A staff member who works for the aid group said, “The foreign doctors tried to stop the Afghan Special Operations guys, but they went in anyway, searching the hospital.”
The U.S. had previously targeted a hospital in a similar manner: “In 2009, a Swedish aid group accused U.S. forces of violating humanitarian principles by raiding a hospital in Wardak province, west of Kabul.”
News accounts of this weekend’s U.S. airstrike on that same hospital hinted cryptically at the hostility from the Afghan military. The first NYT story on the strike – while obscuring who carried out the strike – noted deep into the article that “the hospital treated the wounded from all sides of the conflict, a policy that has long irked Afghan security forces.” Al Jazeera similarly alluded to this tension, noting that “a caretaker at the hospital, who was severely injured in the air strike, told Al Jazeera that clinic’s medical staff did not favour any side of the conflict. ‘We are here to help and treat civilians,’ Abdul Manar said.”
As a result of all of this, there is now a radical shift in the story being told about this strike. No longer is it being depicted as some terrible accident of a wayward bomb. Instead, the predominant narrative from U.S. sources and their Afghan allies is that this attack was justified because the Taliban were using it as a “base.”

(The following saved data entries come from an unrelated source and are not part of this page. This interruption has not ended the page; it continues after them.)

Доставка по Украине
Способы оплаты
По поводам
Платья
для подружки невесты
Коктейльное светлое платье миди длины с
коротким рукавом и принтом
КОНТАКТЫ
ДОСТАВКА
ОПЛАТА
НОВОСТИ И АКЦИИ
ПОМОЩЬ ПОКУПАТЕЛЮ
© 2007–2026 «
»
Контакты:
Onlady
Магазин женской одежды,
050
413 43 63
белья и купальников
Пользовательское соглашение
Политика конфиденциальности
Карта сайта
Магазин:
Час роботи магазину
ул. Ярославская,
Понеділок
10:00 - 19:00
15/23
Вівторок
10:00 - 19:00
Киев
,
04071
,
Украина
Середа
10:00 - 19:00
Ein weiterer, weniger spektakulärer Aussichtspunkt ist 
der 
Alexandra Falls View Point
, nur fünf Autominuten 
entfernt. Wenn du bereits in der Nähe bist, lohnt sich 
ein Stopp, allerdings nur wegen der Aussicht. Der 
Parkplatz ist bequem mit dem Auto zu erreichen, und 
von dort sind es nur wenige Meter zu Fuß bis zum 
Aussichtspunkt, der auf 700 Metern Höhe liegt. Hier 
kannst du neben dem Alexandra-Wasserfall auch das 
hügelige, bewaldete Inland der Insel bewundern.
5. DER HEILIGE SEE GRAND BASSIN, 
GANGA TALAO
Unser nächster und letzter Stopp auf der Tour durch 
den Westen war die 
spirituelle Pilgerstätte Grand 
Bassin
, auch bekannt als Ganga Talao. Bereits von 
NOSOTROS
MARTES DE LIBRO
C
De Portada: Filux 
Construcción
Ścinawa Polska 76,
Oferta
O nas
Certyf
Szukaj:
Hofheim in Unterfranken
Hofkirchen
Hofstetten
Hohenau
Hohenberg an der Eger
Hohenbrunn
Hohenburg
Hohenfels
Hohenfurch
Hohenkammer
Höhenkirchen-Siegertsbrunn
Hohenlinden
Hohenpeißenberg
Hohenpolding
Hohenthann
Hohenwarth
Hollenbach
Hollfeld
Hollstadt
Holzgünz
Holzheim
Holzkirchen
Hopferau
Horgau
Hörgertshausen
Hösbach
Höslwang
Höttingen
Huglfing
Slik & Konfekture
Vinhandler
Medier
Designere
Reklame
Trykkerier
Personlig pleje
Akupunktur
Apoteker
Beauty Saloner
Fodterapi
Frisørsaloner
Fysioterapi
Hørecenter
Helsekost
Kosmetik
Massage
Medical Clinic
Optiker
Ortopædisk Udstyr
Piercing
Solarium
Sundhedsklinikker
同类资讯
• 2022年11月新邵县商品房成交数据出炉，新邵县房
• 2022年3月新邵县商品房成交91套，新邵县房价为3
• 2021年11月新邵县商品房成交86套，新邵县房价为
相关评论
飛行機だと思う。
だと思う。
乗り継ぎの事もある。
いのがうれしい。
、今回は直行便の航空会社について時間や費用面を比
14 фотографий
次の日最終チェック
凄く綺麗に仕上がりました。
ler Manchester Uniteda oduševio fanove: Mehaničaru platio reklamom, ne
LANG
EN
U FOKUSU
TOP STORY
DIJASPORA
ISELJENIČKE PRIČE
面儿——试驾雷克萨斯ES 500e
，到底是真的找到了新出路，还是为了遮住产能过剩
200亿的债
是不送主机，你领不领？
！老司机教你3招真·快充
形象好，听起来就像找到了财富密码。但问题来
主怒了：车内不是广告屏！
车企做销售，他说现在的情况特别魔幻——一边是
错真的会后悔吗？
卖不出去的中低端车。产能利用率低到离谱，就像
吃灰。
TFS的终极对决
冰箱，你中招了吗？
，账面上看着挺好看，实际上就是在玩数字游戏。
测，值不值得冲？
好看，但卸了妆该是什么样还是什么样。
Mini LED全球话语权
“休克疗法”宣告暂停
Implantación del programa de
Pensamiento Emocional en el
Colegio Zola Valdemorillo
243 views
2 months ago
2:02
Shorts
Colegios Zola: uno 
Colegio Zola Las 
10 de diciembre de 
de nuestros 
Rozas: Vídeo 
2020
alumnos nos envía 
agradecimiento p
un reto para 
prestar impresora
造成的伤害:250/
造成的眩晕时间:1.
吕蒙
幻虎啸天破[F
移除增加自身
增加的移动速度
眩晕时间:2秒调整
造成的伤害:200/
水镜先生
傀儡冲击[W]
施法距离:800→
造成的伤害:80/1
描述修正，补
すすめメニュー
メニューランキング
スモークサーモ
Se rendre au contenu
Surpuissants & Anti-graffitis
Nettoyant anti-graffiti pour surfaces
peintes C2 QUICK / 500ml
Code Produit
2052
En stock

From the very start of the entire debacle MSF made it very clear that none of its staff members at the hospital heard or saw any Taliban fighters engaging U.S. or Afgan forces:
To be clear; not a single member of our staff reported any fighting inside #Kunduz hospital compound prior to US airstrikes Saturday morning
— MSF International (@MSF) October 4, 2015
Nevertheless even if they were there – Is it justified to purposefully raze a hospital filled with nurses, doctors, children, and patients to the ground?